The video above is a manual presentation of the printed photographic elements. It is a longish video of nearly two minutes. As the attention span of most people is said to be shorter than 8 seconds (partially debunked here) I am offering the initial experiment of the idea that I put together as a gif, which can be found as part of my Assignment 3ii Collections Research.
This could be described as a moving collage or photomontage, and although here it is a bit ‘rough and ready’, made as a trial, it is my prefered outcome for the theme ‘heads’.
It is more immediate lasting only a few seconds, and is as a result, able to convey my intention as a photographer… maybe!
Reseach shows that observers of art (read photographs too) may only give a cursory glance of up to 3 seconds looking at images to aquire a personal response, if that emotional connection happens then they may hover longer, on average 30 seconds to examine the image or the associated text entering into a dialogue with the image. [source]. The ‘snap’ judgements being made as we utilise technology with its ever distracting social media notifications, flash SMS’s, AI images and ‘pop-ups’ lead to an easy subliminal access to people’s minds and emotions, and may be a contributing factor to the unexamined acceptance of conspiracy theories and falsehoods.
In these days of photographic processing software and AI, I too have become more careful of where I publish my self portrait images. One that I overlooked as I assembled my ‘heads’ collection. I ran into a problem with the image I had chosen for this assignment which was ideal for my purposes. It wasn’t until I uploaded the video to YouTube that I realised on reading their child protection material that perhaps it was not so ideal, being an image of an actual and possibly identifiable child. Luckily both the parent and child were charmed by the effect and have given their permission for me to use the image for this purpose.
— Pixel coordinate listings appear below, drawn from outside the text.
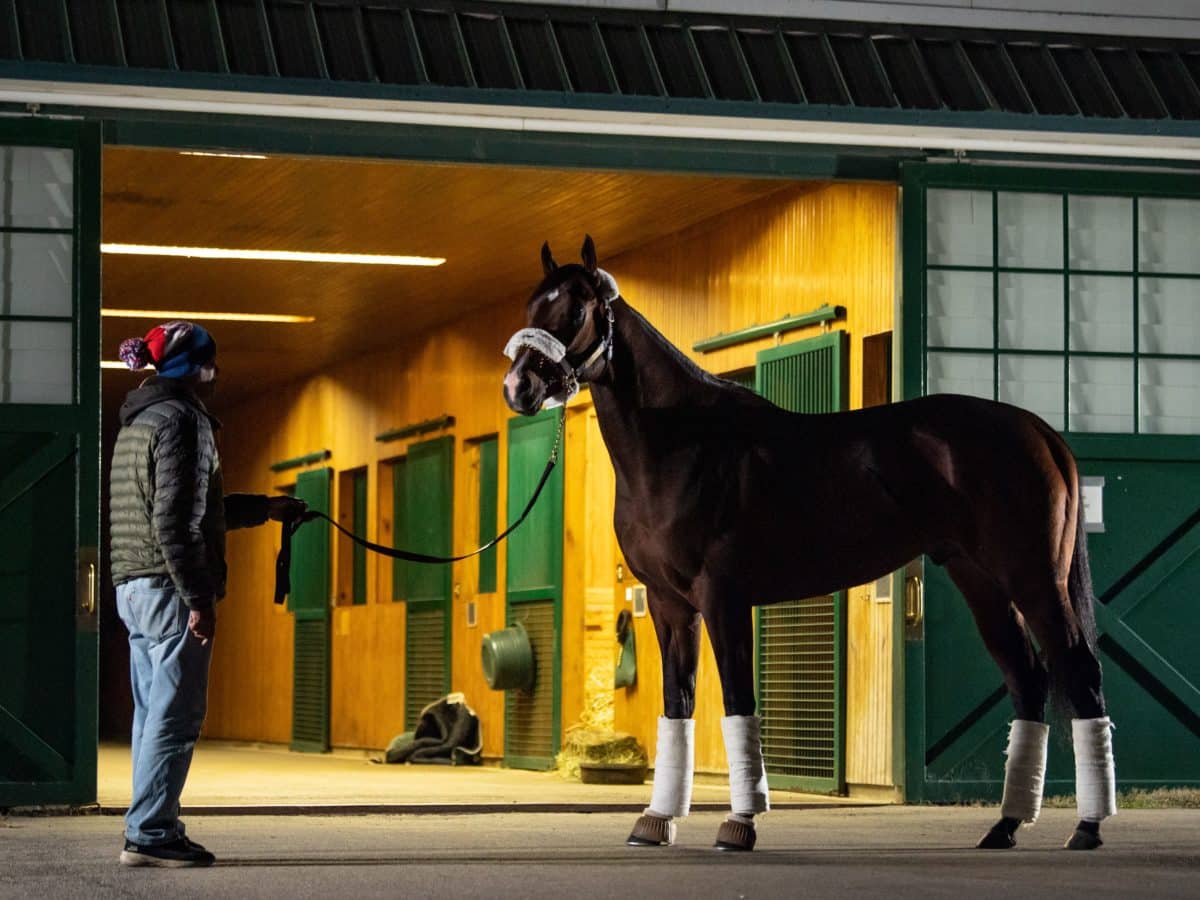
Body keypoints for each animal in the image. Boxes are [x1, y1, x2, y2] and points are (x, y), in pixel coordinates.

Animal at [499, 236, 1113, 854]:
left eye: (577, 308)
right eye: (530, 305)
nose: (518, 388)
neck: (682, 444)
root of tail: (1038, 430)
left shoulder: (723, 598)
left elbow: (738, 701)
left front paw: (739, 824)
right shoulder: (671, 606)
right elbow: (678, 704)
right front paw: (655, 822)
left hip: (1035, 581)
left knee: (1080, 673)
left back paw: (1085, 828)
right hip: (982, 583)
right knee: (1028, 680)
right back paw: (1004, 826)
Whilst still thinking about this assignment I wandered back home in the late evening from visiting my daughter and I happened upon a possible ‘things’ collection. (see Assignment 3ii Collections: Ideas). I gathered 31 images of the rear lights on the left hand side of cars. Three people came out of their house to query what I was doing, and another man had got into his car and chased me down the road as I continued with my photographing to ask me his mother’s question, “what is that strange woman with blue hair up to?”. So its not just ‘heads’ that are an issue when undertaking a photographic collection.
To cycle back to the first paragraph. People, in general, do not wish to loose control of images of themselves or their things, and they want to know and approve the purposes for which they are being used!